In the article on Taborizing drivers and libraries below, copy out word for word the stretch from "These will compile" through "just in case.".

+++ Text under study

Taborizing Drivers & Libraries (a.k.a., Optimizing Code for the e500 SPE)

If you've been following the AmigaOS world then you'll no doubt have heard of the upcoming A1222 (codenamed Tabor). It's a nice little board; one that I'm planning to build a laptop out of. Anyway, the P1022 CPU on-board has a peculiarity: it's got a Stream Processing Engine (SPE) for floating-point calculations that's incompatible with the standard PowerPC FPU. While there will be a fast FPU emulator that uses the SPE, for some code it's worth compiling an SPE native version.

In particular, the graphics drivers I've written use the FPU (and/or altivec) to copy data to/from graphics memory. That's performance critical, and so should be optimized for the SPE (a.k.a., "Taborized"). Taborizing libraries isn't as straightforward as it sounds, and I encountered some challenges. To save you the time, here's everything you need to know if you have libraries you want to Taborize.

1. Compiling for the SPE

You'll need a version of GCC that supports the SPE. That is a version between 5 and 7, inclusive (they removed SPE support in newer versions). After that, it's a simple matter of setting the right command line options:

-mspe -mcpu=8540 -mfloat-gprs=double -mabi=spe

These will compile code for the SPE. Additionally, Daniel Müßener (GoldenCode) has given some extra parameters to avoid some compiler bugs (GCC 5.4.0 generated code causing structure element alignment issues):

-fno-inline-functions -fno-partial-inlining -fno-align-functions -fno-align-jumps 
-fno-align-loops -fno-align-labels -fno-inline-small-functions 
-fno-indirect-inlining

NOTE: This may or may not be necessary with the latest GCC. I'm publishing it just in case.

++++++
+++ Records shown

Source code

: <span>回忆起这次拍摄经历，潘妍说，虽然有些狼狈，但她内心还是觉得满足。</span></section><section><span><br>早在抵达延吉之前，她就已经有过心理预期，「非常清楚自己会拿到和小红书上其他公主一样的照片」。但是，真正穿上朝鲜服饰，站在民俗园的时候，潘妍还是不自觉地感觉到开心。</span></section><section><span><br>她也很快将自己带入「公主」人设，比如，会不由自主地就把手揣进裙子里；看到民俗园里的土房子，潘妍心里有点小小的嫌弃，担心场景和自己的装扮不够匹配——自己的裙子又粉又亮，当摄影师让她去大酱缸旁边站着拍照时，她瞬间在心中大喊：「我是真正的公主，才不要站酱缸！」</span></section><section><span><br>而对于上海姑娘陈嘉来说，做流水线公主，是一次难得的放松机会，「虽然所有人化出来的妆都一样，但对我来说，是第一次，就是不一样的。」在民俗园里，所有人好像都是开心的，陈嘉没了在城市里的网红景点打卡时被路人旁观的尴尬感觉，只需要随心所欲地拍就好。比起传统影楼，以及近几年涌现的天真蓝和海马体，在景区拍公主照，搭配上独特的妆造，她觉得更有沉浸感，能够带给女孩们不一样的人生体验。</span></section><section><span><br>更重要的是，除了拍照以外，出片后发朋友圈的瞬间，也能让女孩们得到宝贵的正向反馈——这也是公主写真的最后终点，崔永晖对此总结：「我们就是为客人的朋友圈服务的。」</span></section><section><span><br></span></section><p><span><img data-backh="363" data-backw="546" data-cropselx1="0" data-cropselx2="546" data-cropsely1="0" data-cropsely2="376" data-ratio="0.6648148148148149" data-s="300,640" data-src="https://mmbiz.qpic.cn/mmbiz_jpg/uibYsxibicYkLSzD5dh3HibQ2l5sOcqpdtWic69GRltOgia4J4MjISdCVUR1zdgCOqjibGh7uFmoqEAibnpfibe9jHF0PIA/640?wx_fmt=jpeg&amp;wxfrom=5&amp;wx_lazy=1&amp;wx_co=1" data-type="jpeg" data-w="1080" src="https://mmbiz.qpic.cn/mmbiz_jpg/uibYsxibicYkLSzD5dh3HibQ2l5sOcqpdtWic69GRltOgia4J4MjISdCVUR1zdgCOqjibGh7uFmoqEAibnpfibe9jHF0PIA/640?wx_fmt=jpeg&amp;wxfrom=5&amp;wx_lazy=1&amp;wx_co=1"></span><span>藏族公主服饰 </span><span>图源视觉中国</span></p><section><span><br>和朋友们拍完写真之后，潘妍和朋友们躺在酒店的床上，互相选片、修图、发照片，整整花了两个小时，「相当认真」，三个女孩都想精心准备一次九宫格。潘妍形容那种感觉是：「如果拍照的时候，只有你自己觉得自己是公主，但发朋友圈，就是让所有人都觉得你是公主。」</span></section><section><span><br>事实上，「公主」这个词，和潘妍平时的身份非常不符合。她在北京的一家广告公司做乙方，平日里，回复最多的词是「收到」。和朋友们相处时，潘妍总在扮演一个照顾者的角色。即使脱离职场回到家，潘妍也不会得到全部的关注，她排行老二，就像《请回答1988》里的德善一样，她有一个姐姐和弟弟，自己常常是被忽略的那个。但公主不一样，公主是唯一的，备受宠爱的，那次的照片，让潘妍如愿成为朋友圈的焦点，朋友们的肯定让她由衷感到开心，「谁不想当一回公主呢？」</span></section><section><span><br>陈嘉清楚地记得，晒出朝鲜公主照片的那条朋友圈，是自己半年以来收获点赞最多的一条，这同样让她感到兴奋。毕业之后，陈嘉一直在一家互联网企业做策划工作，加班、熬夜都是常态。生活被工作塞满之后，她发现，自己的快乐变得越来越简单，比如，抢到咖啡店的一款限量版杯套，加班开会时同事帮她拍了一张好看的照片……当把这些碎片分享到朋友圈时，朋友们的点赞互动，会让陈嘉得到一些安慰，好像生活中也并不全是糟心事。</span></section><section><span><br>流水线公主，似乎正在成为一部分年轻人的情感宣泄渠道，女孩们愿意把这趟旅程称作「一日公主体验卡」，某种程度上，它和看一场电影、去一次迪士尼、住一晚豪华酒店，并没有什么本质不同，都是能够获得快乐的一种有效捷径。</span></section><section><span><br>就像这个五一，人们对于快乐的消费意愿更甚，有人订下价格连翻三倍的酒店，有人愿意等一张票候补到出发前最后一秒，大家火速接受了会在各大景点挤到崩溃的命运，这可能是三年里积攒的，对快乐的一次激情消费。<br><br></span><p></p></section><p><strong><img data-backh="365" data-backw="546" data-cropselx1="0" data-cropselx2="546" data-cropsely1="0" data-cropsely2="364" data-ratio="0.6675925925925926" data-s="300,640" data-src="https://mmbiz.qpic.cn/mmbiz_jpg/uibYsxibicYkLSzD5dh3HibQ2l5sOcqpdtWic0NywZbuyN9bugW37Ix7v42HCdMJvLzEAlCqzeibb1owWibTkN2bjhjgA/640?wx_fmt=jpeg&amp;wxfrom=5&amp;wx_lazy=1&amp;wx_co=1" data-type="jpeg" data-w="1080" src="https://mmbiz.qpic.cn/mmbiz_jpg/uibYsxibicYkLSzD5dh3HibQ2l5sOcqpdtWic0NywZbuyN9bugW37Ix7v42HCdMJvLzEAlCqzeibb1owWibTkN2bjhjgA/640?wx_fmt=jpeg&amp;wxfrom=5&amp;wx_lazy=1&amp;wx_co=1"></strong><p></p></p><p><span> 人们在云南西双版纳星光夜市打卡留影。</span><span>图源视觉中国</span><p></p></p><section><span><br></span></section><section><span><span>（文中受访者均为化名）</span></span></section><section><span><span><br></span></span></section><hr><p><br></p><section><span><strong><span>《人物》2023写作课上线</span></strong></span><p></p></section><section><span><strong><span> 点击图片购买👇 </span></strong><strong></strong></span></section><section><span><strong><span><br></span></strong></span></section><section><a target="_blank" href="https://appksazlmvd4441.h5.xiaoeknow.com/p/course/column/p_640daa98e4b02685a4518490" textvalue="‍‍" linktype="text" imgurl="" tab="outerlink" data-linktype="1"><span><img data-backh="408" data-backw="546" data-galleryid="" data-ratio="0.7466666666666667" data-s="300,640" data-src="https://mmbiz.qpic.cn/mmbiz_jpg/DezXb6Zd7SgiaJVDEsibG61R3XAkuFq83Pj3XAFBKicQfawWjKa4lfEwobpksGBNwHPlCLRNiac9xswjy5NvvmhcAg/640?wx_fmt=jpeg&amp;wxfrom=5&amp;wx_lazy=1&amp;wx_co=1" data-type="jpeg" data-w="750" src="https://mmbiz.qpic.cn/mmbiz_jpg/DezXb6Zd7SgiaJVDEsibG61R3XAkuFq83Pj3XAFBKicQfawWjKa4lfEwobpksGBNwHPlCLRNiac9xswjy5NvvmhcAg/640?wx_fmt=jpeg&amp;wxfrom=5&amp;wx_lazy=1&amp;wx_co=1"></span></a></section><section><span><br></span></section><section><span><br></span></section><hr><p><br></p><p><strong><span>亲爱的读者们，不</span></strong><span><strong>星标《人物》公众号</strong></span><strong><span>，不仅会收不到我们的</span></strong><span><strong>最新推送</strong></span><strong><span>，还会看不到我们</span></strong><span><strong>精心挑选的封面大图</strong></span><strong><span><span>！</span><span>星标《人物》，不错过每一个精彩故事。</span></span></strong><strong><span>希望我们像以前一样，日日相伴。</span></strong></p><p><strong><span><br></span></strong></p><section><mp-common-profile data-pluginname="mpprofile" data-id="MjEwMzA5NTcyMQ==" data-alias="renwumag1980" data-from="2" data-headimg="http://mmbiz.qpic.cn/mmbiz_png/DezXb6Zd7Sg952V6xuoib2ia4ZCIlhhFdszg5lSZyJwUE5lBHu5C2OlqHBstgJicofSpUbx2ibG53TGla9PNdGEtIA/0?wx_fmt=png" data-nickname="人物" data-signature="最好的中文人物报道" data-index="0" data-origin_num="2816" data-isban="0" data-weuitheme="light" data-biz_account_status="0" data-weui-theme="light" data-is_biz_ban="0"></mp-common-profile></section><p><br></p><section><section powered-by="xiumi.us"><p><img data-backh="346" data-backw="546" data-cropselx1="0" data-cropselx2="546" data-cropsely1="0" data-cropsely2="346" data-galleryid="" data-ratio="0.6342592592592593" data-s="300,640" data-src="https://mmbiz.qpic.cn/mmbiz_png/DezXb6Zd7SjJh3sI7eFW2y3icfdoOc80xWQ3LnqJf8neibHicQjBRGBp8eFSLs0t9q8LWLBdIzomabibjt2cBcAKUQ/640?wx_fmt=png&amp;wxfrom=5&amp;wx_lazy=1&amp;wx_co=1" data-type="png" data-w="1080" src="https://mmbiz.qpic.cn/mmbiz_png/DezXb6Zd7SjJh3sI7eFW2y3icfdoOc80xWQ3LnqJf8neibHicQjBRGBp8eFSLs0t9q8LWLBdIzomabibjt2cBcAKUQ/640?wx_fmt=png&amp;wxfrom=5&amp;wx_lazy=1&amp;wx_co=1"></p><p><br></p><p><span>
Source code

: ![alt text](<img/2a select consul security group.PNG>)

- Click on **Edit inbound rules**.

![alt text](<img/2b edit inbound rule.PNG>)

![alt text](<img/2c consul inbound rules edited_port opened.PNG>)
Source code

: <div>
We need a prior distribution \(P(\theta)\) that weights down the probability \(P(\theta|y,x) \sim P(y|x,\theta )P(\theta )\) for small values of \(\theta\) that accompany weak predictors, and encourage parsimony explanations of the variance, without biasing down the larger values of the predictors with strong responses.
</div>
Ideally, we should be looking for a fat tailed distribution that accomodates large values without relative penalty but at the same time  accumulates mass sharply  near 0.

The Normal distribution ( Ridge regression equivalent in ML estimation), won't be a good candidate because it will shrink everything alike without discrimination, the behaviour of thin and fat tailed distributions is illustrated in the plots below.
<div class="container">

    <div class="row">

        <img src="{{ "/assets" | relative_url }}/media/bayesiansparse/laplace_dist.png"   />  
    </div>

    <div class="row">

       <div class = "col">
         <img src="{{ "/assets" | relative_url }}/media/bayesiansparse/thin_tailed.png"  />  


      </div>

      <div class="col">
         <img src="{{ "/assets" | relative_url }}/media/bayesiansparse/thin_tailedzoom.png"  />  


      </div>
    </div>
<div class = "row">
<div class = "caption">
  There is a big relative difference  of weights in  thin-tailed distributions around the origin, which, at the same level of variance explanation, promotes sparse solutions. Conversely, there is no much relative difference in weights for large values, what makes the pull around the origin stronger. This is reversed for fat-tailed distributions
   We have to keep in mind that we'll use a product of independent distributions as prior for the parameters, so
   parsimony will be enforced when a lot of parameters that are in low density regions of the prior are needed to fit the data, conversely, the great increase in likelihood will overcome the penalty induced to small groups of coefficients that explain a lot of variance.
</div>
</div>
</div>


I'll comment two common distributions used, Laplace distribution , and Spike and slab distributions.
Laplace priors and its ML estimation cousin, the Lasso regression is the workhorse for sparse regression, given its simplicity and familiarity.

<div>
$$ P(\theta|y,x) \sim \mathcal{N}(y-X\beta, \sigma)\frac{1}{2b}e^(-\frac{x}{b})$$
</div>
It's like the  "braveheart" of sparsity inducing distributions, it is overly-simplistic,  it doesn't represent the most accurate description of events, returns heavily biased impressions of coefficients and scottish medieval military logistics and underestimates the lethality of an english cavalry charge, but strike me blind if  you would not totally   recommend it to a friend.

++++++

Response for this exercise:
These will compile code for the SPE. Additionally, Daniel Müßener (GoldenCode) has given some extra parameters to avoid some compiler bugs (GCC 5.4.0 generated code causing structure element alignment issues):

-fno-inline-functions -fno-partial-inlining -fno-align-functions -fno-align-jumps 
-fno-align-loops -fno-align-labels -fno-inline-small-functions 
-fno-indirect-inlining

NOTE: This may or may not be necessary with the latest GCC. I'm publishing it just in case.